◆ **Brano fornito**:
|---|
Per tutti la beffa di ricevere una indennità integrativa stabilita da una legge del ’92 ma mai adeguata ai parametri Istat. Per gli 80 mila italiani e duemila siciliani arriva adesso un grande vittoria, con una sentenza della Corte europea del diritti umani di Strasburgo. Ma potrebbe essere l’ennesima vittoria di Pirro come avverte il legale palermitano Ermanno Zancla che da anni si occupa di numerosi casi di risarcimento con processi che hanno anche segnato precedenti giuridici di rilievo.

 

Ma andiamo con ordine. La Corte europea dei diritti umani con la sentenza “M.C. ed altri 161 contro Italia” del 3 settembre 2013 ha stabilito che lo Stato deve versare a tutti gli infettati l’indennità integrativa speciale prevista dalla legge 210/1992. Si tratta del diritto a percepire gli arretrati dell’adeguamento Istat per l’indennizzo riconosciuto ai cittadini infettati, a partire dal momento del riconoscimento per legge della loro condizione. La legge del’92 stabiliva che i pazienti infettati hanno diritto a un’indennità che deve essere rivalutata ogni anno in base al tasso d’inflazione. Ma le autorità italiane non hanno mai pagato la rivalutazione annuale e con il decreto legge 78 del 2010 l’hanno abolita.
|---|
◆ **Contenuto del dataset**:
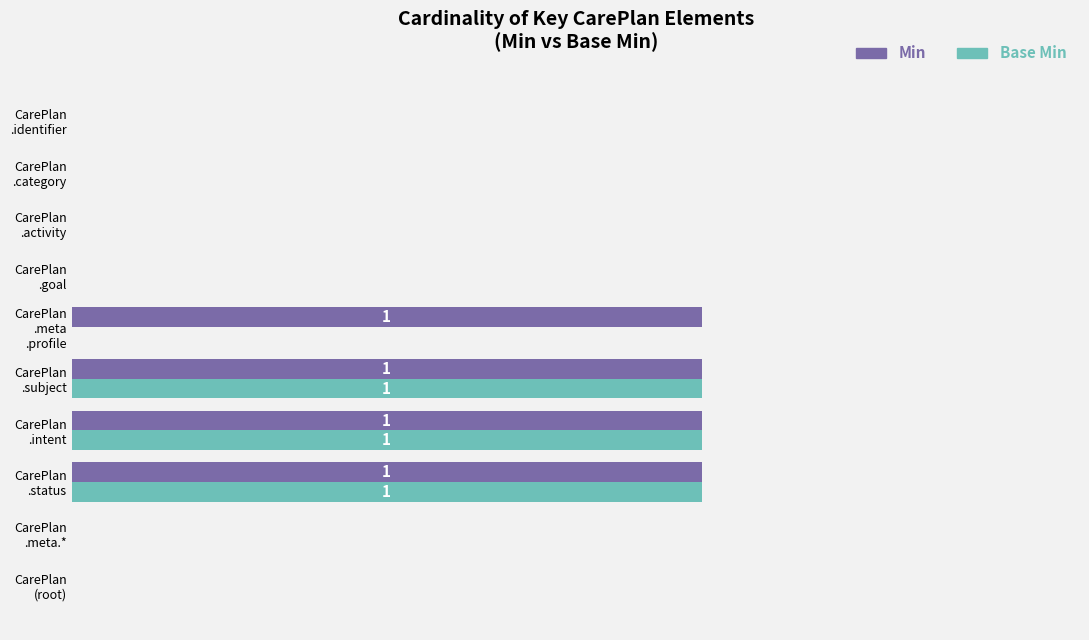

Which series has the largest range (max minus min)?

Min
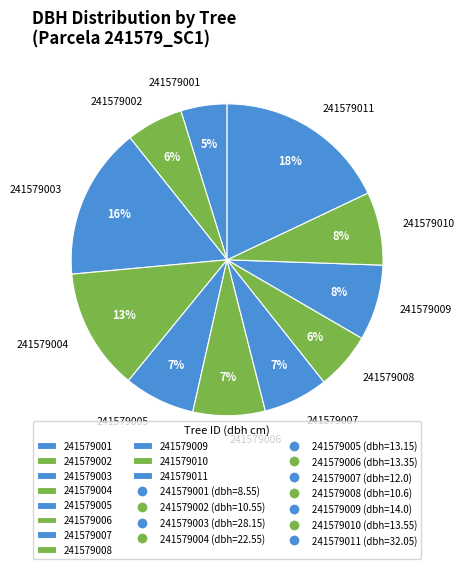

How many slices are in this pie chart?

11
|---|
◆ **Istruzioni di lavoro**:
1) Secondo il testo sulla sentenza di Strasburgo, con quale provvedimento le autorità italiane hanno abolito la rivalutazione annuale dell'indennità?
2) Riporta fedelmente il passo del testo sulla sentenza di Strasburgo che comincia con le parole "Per tutti la" e fermati dopo le parole "giuridici di rilievo.".
3) Prosegui il testo sulla sentenza di Strasburgo a partire dal punto in cui si interrompe.

◆ **Soluzioni dell'esercizio**:
1) Con il decreto legge 78 del 2010.

2)
Per tutti la beffa di ricevere una indennità integrativa stabilita da una legge del ’92 ma mai adeguata ai parametri Istat. Per gli 80 mila italiani e duemila siciliani arriva adesso un grande vittoria, con una sentenza della Corte europea del diritti umani di Strasburgo. Ma potrebbe essere l’ennesima vittoria di Pirro come avverte il legale palermitano Ermanno Zancla che da anni si occupa di numerosi casi di risarcimento con processi che hanno anche segnato precedenti giuridici di rilievo.

3)
Ma la Corte costituzionale italiana, con una sentenza del 2011, ha dichiarato incostituzionale il decreto. Un provvedimento, quest’ultimo, ora censurato anche dalla Corte di Strasburgo. Lo Stato italiano non ha fino ad ora “ubbidito” alla Corte Costituzione e adesso dovrà fare i conti con la sentenza di Strasburgo che, tra l’altro, non riguarda solo i 162 ricorrenti che hanno visto accolta la loro tesi, ma anche tutti gli altri italiani che si trovano nelle stesse condizioni. Lo Stato italiano avrà sei mesi di tempo, dal momento in cui la sentenza diventerà definitiva, “per stabilire una data inderogabile” entro cui s’impegna a pagare rapidamente le somme dovute.

“Si tratta di un successo – spiega il presidente dell’Associazione politrasfusi italiani, Angelo Magrini – attualmente i cittadini infettati ricevono un indennizzo, sulla base della legge 210 di circa 540 euro al mese, pagati bimestralmente. Ora, per effetto della sentenza, i cittadini infettati arriveranno a percepire circa 100 euro in più al mese. Un adeguamento – conclude – che contribuirà al sostenimento delle spese per farmaci e ticket a carico dei malati, ed in costante aumento”.

 

Ma c’è chi frena con l’entusiasmo. Filomena Gallo, Michele De Lucia, Andrea Spinetti – rispettivamente Segretario dell’Associazione Luca Coscioni, Tesoriere di Radicali italiani, membro di radicali Genova – parlano di “una sentenza storica, che colma l’inerzia dello Stato che, nonostante la pronuncia della Consulta, obbliga il danneggiato a ricorrere ai tribunali e a subire i tempi di liquidazione delle sentenze molto lunghi, rendendole immediatamente esecutive solo attraverso il giudizio di ottemperanza del Tar”.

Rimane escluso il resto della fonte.